#### AIM OF THE EXERCISE
Set down exactly the lines in the records below that run from the line with "Feature Branch Workflow\\" to the line with "of Concept Demonstration", inclusive, and nothing more.

#### THE DATA

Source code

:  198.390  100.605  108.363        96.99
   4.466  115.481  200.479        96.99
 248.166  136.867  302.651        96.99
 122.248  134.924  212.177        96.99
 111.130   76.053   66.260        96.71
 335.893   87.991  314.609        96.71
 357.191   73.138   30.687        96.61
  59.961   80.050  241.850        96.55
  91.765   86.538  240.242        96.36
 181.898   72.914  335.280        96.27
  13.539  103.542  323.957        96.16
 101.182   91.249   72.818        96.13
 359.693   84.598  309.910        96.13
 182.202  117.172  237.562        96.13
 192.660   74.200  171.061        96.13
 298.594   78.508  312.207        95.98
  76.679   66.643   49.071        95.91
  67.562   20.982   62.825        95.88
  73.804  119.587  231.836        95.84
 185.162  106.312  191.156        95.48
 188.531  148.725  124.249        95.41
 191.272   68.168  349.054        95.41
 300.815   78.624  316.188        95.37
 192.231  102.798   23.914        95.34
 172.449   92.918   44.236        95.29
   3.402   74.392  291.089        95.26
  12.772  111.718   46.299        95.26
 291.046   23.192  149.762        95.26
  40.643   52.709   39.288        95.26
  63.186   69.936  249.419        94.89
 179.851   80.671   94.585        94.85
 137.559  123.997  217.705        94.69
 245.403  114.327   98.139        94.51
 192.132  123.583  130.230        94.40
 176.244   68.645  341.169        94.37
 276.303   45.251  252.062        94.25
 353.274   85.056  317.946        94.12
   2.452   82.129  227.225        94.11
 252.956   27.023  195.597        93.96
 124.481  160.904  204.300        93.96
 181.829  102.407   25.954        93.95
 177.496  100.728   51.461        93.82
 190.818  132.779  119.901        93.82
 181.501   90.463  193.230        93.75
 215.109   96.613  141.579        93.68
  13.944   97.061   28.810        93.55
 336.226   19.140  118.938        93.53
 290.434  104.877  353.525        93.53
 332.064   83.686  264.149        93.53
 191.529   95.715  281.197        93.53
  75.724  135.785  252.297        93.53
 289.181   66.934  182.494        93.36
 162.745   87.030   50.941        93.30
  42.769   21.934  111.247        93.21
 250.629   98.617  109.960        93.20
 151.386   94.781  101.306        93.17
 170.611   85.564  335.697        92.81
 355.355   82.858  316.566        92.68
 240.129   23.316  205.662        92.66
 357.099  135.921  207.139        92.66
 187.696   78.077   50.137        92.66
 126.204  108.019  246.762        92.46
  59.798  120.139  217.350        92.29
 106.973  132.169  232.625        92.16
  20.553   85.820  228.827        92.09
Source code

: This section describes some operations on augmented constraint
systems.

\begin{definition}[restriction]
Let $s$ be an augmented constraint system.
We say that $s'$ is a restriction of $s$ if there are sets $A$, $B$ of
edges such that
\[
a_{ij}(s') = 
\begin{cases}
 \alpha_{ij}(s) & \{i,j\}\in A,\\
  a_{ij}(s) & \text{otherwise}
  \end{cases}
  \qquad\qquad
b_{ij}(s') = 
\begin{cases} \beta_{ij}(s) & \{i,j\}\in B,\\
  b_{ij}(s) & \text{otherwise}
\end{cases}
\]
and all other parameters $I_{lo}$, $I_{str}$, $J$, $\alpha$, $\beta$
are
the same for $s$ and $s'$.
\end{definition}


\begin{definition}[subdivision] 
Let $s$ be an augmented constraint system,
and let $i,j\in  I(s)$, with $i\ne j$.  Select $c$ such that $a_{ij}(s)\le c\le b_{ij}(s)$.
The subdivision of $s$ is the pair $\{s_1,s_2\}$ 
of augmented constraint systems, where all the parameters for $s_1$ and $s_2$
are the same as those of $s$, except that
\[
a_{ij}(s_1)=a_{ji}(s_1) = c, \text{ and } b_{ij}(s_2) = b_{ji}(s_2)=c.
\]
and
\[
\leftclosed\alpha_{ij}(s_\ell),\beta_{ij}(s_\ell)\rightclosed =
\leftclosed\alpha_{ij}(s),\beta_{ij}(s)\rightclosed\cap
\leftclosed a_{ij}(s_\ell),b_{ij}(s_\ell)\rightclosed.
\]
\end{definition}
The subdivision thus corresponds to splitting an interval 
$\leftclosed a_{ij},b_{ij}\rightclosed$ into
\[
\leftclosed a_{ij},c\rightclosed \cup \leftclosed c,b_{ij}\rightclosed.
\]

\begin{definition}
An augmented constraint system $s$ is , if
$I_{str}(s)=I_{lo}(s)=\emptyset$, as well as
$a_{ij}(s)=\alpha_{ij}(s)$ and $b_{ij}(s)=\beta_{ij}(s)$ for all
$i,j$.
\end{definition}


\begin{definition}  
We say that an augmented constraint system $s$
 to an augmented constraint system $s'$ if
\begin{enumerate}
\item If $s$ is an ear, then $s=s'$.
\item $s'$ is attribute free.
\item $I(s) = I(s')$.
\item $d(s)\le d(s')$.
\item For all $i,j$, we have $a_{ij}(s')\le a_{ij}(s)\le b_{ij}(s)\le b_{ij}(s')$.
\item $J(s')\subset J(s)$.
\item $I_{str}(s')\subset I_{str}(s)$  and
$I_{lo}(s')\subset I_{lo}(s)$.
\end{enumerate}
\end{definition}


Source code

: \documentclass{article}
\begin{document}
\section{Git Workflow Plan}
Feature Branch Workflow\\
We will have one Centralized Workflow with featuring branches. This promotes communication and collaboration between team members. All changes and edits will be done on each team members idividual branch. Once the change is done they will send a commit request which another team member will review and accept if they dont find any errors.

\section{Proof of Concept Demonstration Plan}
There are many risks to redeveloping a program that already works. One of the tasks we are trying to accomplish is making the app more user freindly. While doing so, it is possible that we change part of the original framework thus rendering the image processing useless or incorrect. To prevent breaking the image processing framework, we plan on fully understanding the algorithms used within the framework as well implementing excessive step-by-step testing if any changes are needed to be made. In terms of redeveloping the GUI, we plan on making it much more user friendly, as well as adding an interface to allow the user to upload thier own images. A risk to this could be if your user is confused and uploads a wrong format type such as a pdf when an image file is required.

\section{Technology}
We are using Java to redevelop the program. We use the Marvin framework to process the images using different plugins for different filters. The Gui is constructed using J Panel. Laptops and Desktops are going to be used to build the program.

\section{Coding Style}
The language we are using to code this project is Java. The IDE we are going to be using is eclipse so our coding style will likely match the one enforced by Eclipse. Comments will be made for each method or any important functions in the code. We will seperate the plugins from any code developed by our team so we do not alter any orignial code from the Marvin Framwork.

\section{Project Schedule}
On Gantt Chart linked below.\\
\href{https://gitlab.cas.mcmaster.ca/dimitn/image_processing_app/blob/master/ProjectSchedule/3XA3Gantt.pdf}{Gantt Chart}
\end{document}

#### SOLUTION
Feature Branch Workflow\\
We will have one Centralized Workflow with featuring branches. This promotes communication and collaboration between team members. All changes and edits will be done on each team members idividual branch. Once the change is done they will send a commit request which another team member will review and accept if they dont find any errors.

\section{Proof of Concept Demonstration Plan}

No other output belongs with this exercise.